Алексей Соловьев. Вокзал на станции Астапово / Wikimedia Commons

Алексей Соловьев. Вокзал на станции Астапово / Wikimedia Commons

«Мне война – что нож козлу,

Я – непротивленец злу…»

Этаким непротивленцам

Я б под спину дал коленцем.

(Маяковский)

Остап Бендер, герой романов И. Ильфа и Е. Петрова, не только знал 400 относительно честных способов отъема денег у населения, но и был неплохо образован, почитывал прессу и острил по поводу текущих событий в мире и в стране. Образованность Остапа отражена и в его постоянных аллюзиях к имени и биографии Льва Толстого, к тому моменту еще не позабытому массами, но уже иронически ими воспринимаемому. Так, телеграмма, посланная Бендером для устрашения подпольного миллионера Корейко из «Золотого теленка», о «графине изменившимся лицом бежавшей пруду», практически дословно повторяла растиражированную в дореволюционной прессе телеграмму о попытке самоубийства С.А. Толстой после ухода Л.Н. из Ясной Поляны. Остап сохранил даже пунктуацию первоисточника. Также можно вспомнить молодоженов из «Двенадцати стульев» – обитателей знаменитого студенческого общежития имени монаха Бертольда Шварца, скорее всего, членов Московского Вегетарианского общества (1909–1930) имени Толстого. Мы их застаем в момент ссоры. Юные вегетарианцы шумно спорили о вкусовых пристрастиях Толстого: «когда он писал “Войну и мир”, он ел мясо! Ел, ел, ел! И когда “Анну Каренину” писал – лопал! лопал! лопал!». В остальное же время он обходился малопонятным продуктом, под названием спаржа.
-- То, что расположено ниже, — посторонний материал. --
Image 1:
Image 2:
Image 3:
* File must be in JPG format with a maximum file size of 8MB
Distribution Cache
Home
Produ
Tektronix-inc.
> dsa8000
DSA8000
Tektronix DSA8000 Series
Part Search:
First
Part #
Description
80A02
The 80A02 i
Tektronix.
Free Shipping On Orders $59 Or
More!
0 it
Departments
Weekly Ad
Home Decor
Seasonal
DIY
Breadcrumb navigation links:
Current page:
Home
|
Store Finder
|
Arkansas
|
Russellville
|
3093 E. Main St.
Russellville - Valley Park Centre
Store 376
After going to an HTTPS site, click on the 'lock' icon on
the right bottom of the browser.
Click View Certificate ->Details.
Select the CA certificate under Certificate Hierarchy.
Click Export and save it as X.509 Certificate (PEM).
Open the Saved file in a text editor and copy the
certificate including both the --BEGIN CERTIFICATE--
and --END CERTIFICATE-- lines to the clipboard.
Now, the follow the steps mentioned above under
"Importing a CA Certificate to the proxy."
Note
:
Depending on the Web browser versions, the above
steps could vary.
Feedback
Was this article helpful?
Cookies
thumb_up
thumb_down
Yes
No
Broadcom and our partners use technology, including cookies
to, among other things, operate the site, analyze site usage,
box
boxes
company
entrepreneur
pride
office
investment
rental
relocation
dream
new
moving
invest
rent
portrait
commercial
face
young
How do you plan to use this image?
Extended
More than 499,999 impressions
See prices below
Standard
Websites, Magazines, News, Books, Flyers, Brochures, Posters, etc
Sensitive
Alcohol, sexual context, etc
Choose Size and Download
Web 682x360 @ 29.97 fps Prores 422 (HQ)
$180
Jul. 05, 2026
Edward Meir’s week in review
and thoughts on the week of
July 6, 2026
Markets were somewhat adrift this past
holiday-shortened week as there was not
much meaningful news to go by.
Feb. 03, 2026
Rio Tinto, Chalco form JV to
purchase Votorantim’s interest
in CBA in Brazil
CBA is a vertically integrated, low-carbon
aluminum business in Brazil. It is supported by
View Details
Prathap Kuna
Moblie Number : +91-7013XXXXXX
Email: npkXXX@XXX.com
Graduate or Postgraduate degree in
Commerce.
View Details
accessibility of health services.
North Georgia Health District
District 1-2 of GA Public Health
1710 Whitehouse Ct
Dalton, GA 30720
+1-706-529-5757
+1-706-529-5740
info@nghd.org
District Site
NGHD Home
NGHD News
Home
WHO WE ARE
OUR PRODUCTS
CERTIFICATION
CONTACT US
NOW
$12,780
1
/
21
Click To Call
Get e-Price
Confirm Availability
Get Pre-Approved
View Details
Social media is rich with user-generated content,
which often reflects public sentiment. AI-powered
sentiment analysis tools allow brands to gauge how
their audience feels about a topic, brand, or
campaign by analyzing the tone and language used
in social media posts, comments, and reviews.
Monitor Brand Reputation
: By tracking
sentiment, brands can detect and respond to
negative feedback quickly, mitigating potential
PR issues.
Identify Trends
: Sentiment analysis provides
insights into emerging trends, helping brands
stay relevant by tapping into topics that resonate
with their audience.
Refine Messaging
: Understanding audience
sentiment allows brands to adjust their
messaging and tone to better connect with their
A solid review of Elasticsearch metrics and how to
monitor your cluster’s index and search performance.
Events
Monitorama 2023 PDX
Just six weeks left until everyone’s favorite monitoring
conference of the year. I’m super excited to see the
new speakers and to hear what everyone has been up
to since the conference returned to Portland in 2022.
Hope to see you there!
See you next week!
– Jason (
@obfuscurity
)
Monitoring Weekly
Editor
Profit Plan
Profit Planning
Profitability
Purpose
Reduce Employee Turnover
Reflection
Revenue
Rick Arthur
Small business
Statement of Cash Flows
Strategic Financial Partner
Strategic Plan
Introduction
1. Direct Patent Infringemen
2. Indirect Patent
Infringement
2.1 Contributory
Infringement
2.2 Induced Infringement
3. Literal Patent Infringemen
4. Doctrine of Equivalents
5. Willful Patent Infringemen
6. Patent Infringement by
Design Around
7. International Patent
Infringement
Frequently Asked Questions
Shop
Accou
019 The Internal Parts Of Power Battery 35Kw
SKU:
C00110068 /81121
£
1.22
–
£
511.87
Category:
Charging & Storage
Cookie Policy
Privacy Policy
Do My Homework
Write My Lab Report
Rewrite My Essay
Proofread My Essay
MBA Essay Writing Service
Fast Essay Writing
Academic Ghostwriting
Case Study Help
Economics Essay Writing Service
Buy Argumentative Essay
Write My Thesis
Язвительная сатира советских писателей была вполне понятной; к моменту выхода романа из печати Вегетарианское общество уже было обречено и в 1930 году закрылось; да и все, что связано с политической, пацифистской, ненасильственной программами философии Толстого, резко сворачивалось или уходило в область непроговариваемого.

1908 и 1928 – два юбилея Толстого

В 1928 году страна отметила столетний юбилей писателя. Он прошел с гораздо большей помпой и размахом, чем юбилей 1908 года. О нем трубили газеты, и пионеры клялись именем писателя на всех пионерских площадках страны. Это не то, что в 1908 году, когда и Церковь, и власть призывали саботировать его восьмидесятилетие. В июне 1908 года Синод выпустил специальное постановление о «запрете верующим чадам» участвовать в праздновании его юбилея, объявив всех его поклонников «соучастниками в его безбожной деятельности». Прот. Иоанн Кронштадтский (Иоанн Ильич Сергиев) записал в своем Дневнике вечернюю молитву, в которой просил «взять с земли», «прибрать отъявленного безбожника, клеветника на духовенство – Льва Толстого» еще до его юбилея. Православный старец молился о скорейшей смерти для своего ровесника – такого же старика, как и он сам. Всем известно, что практически в каждой проповеди он, не стесняясь, оскорблял Толстого. К слову сказать, его речи издавались 40 тыс. тиражами в русской печати. [Kolstø P. (2006) The Demonized Double: The Image of Lev Tolstoi in Russian Orthodox Polemics].

Замолчать юбилей им тогда не удалось, хотя это был тот редкий случай, когда желание Толстого и властей полностью совпали. Защита имени Толстого превратилась в массовые акции неповиновения в дореволюционной России. Можно сказать, что юбилей Толстого оказался поводом для редкого мирного ненасильственного акта проявления гражданского самосознания в России, сопоставимого по масштабам охвата с революционными событиями 1905 года. Уже 27 августа 1908 года официальный Петербург отмежевался от запрета Синода, объявив данную позицию «частной» и несогласованной с властью.